Given information:
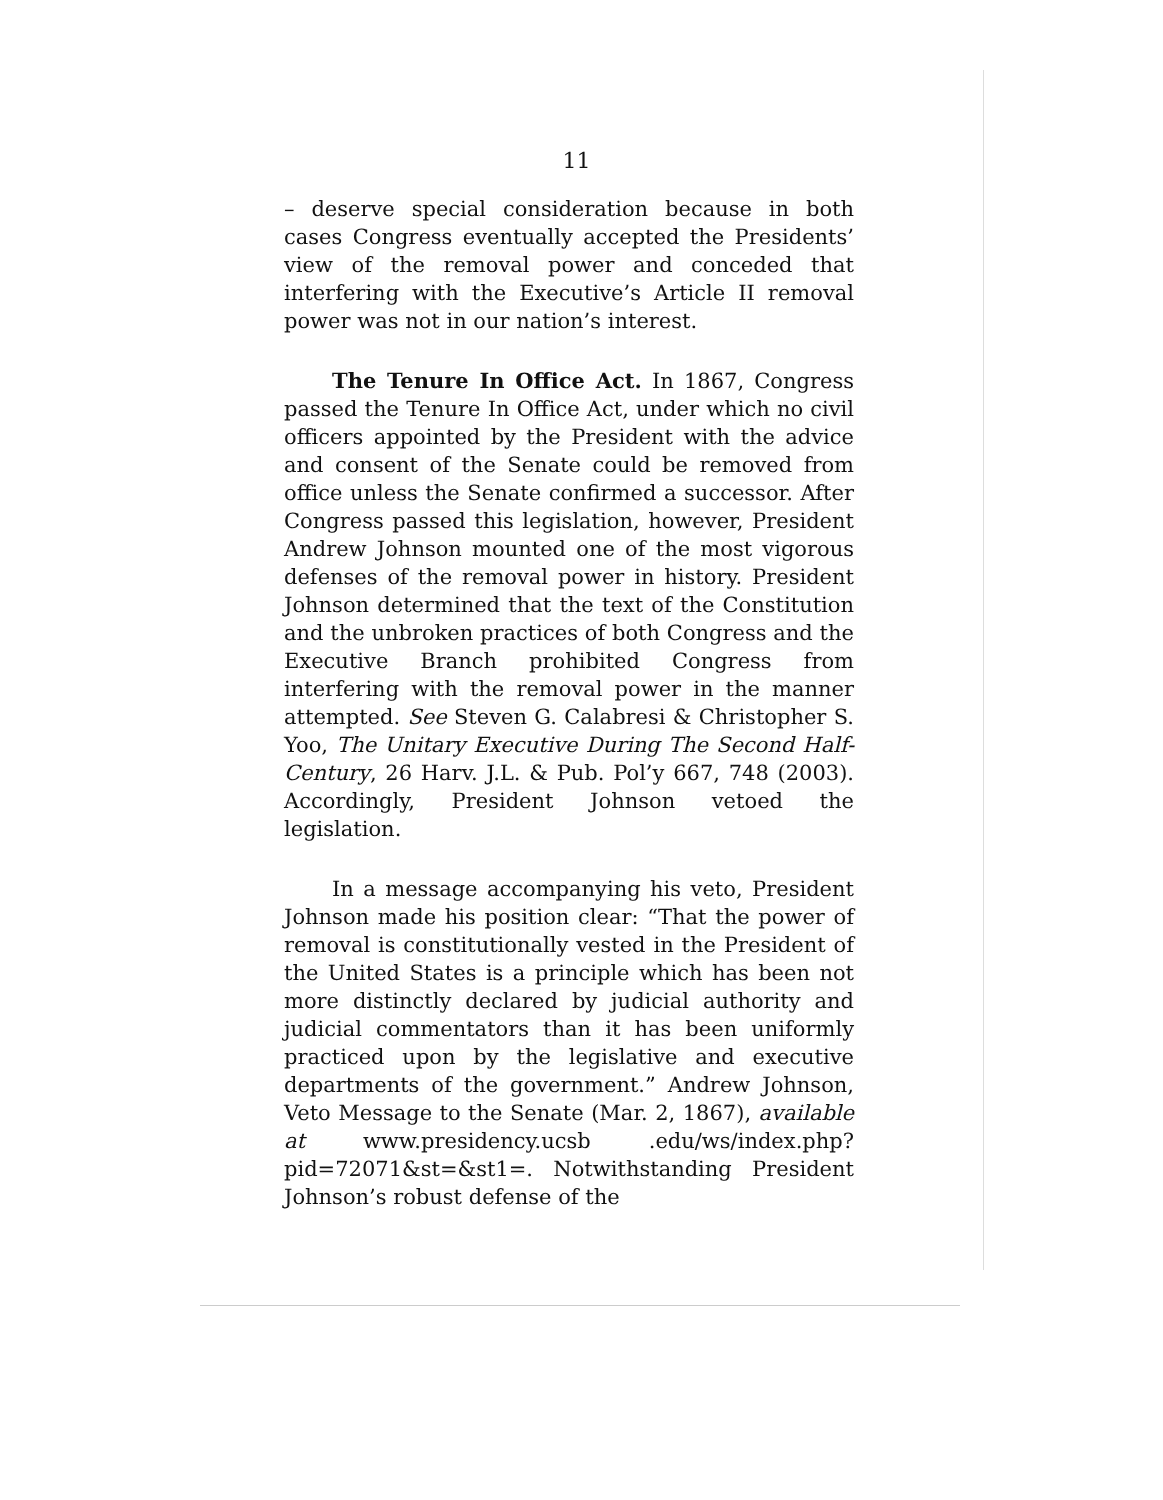11
– deserve special consideration because in both cases Congress eventually accepted the Presidents’ view of the removal power and conceded that interfering with the Executive’s Article II removal power was not in our nation’s interest.
The Tenure In Office Act. In 1867, Congress passed the Tenure In Office Act, under which no civil officers appointed by the President with the advice and consent of the Senate could be removed from office unless the Senate confirmed a successor. After Congress passed this legislation, however, President Andrew Johnson mounted one of the most vigorous defenses of the removal power in history. President Johnson determined that the text of the Constitution and the unbroken practices of both Congress and the Executive Branch prohibited Congress from interfering with the removal power in the manner attempted. See Steven G. Calabresi & Christopher S. Yoo, The Unitary Executive During The Second Half-Century, 26 Harv. J.L. & Pub. Pol’y 667, 748 (2003). Accordingly, President Johnson vetoed the legislation.
In a message accompanying his veto, President Johnson made his position clear: “That the power of removal is constitutionally vested in the President of the United States is a principle which has been not more distinctly declared by judicial authority and judicial commentators than it has been uniformly practiced upon by the legislative and executive departments of the government.” Andrew Johnson, Veto Message to the Senate (Mar. 2, 1867), available at www.presidency.ucsb .edu/ws/index.php?pid=72071&st=&st1=. Notwithstanding President Johnson’s robust defense of the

Exercise:
Skip the pictures and restate exactly the lines from the beginning of the listing to the line with "our nation’s interest.", that line included.

Solution:
11
– deserve special consideration because in both cases Congress eventually accepted the Presidents’ view of the removal power and conceded that interfering with the Executive’s Article II removal power was not in our nation’s interest.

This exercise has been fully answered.